Well, notice that the degrees in the terms on the left hand side count up to three. So, something of the form $(a+b+c)^3$ will be a factorization of it (if it factorizes).

You can also see that the left hand side is symmetric in the sense that if you permute $a,b,c$, you will get the same left hand side (there six permutations on these three letters).
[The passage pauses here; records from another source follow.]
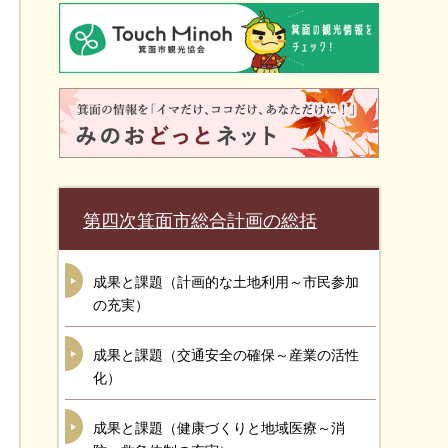
第四次箕面市総合計画の総括
成果と課題（計画的な土地利用～市民参加
の充実）
成果と課題（交通安全の確保～産業の活性
化）
成果と課題（健康づくりと地域医療～消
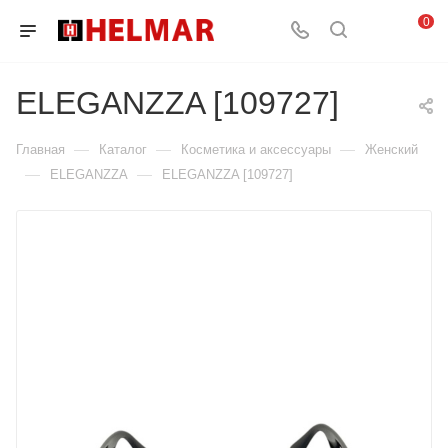
0
ELEGANZZA [109727]
—
—
—
Главная
Каталог
Косметика и аксессуары
Женский
—
—
ELEGANZZA
ELEGANZZA [109727]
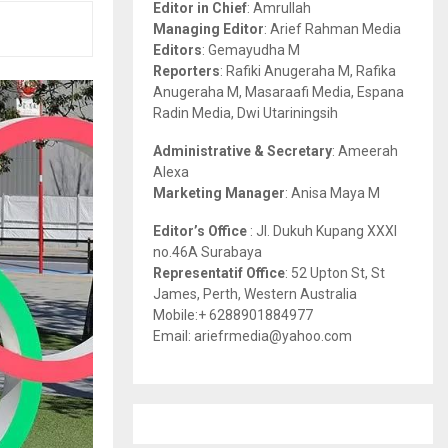
Editor in Chief
: Amrullah
r
R
Managing Editor
: Arief Rahman Media
:
Editors
: Gemayudha M
C
Reporters
: Rafiki Anugeraha M, Rafika
Anugeraha M, Masaraafi Media, Espana
H
Radin Media, Dwi Utariningsih
Administrative & Secretary
: Ameerah
Alexa
Marketing Manager
: Anisa Maya M
Editor’s Office
: Jl. Dukuh Kupang XXXI
no.46A Surabaya
Representatif Office
: 52 Upton St, St
James, Perth, Western Australia
Mobile:+ 6288901884977
Email: ariefrmedia@yahoo.com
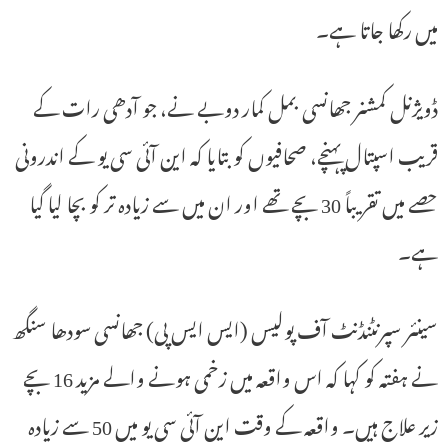
میں رکھا جاتا ہے۔
ڈویژنل کمشنر جھانسی بمل کمار دوبے نے، جو آدھی رات کے
قریب اسپتال پہنچے، صحافیوں کو بتایا کہ این آئی سی یو کے اندرونی
حصے میں تقریباً 30 بچے تھے اور ان میں سے زیادہ تر کو بچا لیا گیا
ہے۔
سینئر سپرنٹنڈنٹ آف پولیس (ایس ایس پی) جھانسی سودھا سنگھ
نے ہفتہ کو کہا کہ اس واقعہ میں زخمی ہونے والے مزید 16 بچے
زیر علاج ہیں۔ واقعہ کے وقت این آئی سی یو میں 50 سے زیادہ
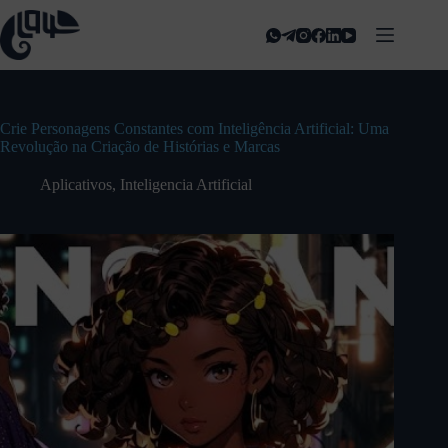
Crie Personagens Constantes com Inteligência Artificial: Uma
Revolução na Criação de Histórias e Marcas
Aplicativos
,
Inteligencia Artificial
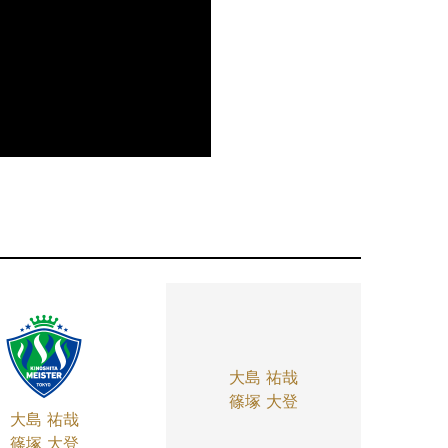
大島 祐哉
篠塚 大登
大島 祐哉
篠塚 大登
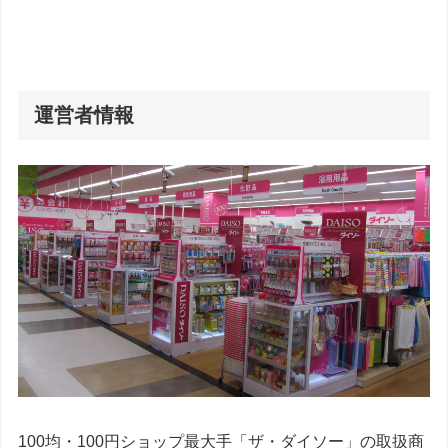
運営者情報
100均・100円ショップ最大手「ザ・ダイソー」の取扱商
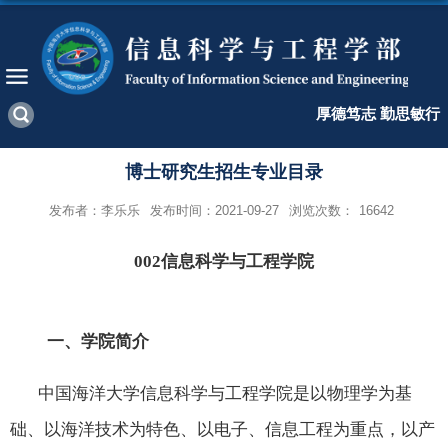
厚德笃志 勤思敏行
博士研究生招生专业目录
发布者：李乐乐
发布时间：2021-09-27
浏览次数：
16642
002
信息科学与工程学院
一、学院简介
中国海洋大学信息科学与工程学院是以物理学为基
础、以海洋技术为特色、以电子、信息工程为重点，以产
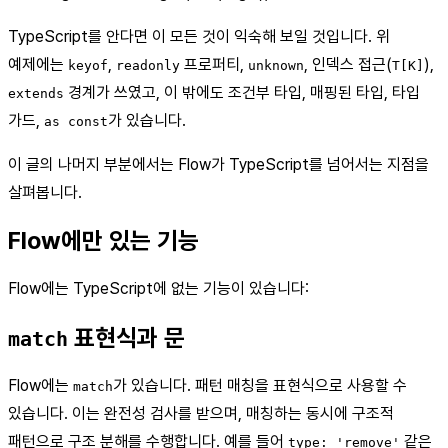
TypeScript를 안다면 이 모든 것이 익숙해 보일 것입니다. 위
예제에는
,
프로퍼티,
, 인덱스 접근(
),
keyof
readonly
unknown
T[K]
경계가 쓰였고, 이 밖에도 조건부 타입, 매핑된 타입, 타입
extends
가드,
가 있습니다.
as const
이 글의 나머지 부분에서는 Flow가 TypeScript를 넘어서는 지점을
살펴봅니다.
Flow에만 있는 기능
Flow에는 TypeScript에 없는 기능이 있습니다:
표현식과 문
match
Flow에는
가 있습니다. 패턴 매칭을 표현식으로 사용할 수
match
있습니다. 이는 완전성 검사를 받으며, 매칭하는 동시에 구조적
패턴으로 구조 분해를 수행합니다. 예를 들어
같은
type: 'remove'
Therefore, your factorization should be symmetric as well.

Furthermore, you could try to fill in some simple substitutions, like $a = 2b$ (or $a =b$), to find a zero of the polynomial.

Answer 3

Rewrite the polynomial as follows :

$$ \begin{align}a^2(c-b)-a(c^2-b^2)+bc(c-b) \end{align} $$

Since $c-b$ is a common factor, you have :

$$(c-b)\left(a^2-a(b+c)+bc\right)$$

Then recall that Vieta's formulas for quadratic polynomial :

$$ \begin{align}&a^2-a(b+c)+bc=0\\ \implies &a_1=b,\quad a_2=c\end{align} $$

Finally, using by factor theorem , you get :

$$(c-b)(a-b)(a-c)$$

which completes the answer .

Answer 4

The thing to notice is that when you replace all the $b$s with $a$s, the expression is zero.

Likewise, replacing $b$ with $c$ and $c$ with $a$, the expression is zero.

So by the Factor Theorem, $(a-b)$, $(b-c)$ and $(c-a)$ are all factors.

Since the polynomial is of order $3$, there are no other factors other than these containing $a,b$ and $c$, so it factorises as $$\lambda(a-b)(b-c)(c-a)$$

Then the choice of $\lambda$ is obvious.